### Assignment
Your task is to transcribe all of the records exactly and leave out the pictures.

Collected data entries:
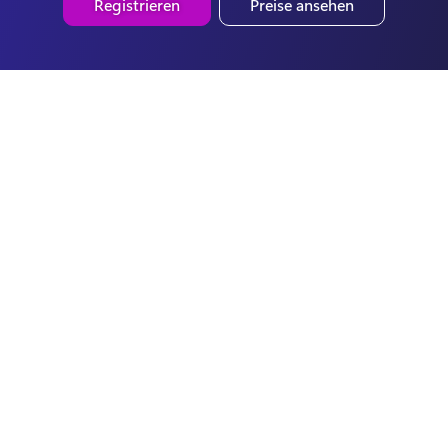
Registrieren
Preise ansehen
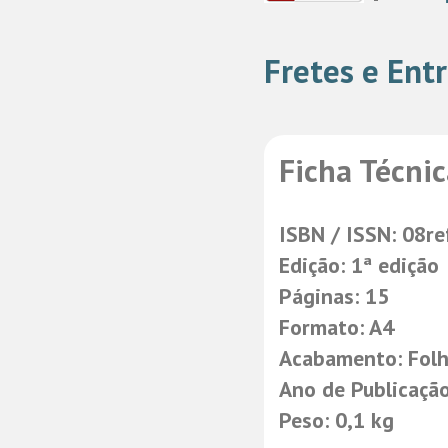
Fretes e Ent
Ficha Técnic
ISBN / ISSN:
08re
Edição:
1ª edição
Páginas:
15
Formato:
A4
Acabamento:
Folh
Ano de Publicação
Peso:
0,1 kg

### Reply
Registrieren
Preise ansehen
Fretes e Ent
Ficha Técnic
ISBN / ISSN:
08re
Edição:
1ª edição
Páginas:
15
Formato:
A4
Acabamento:
Folh
Ano de Publicação
Peso:
0,1 kg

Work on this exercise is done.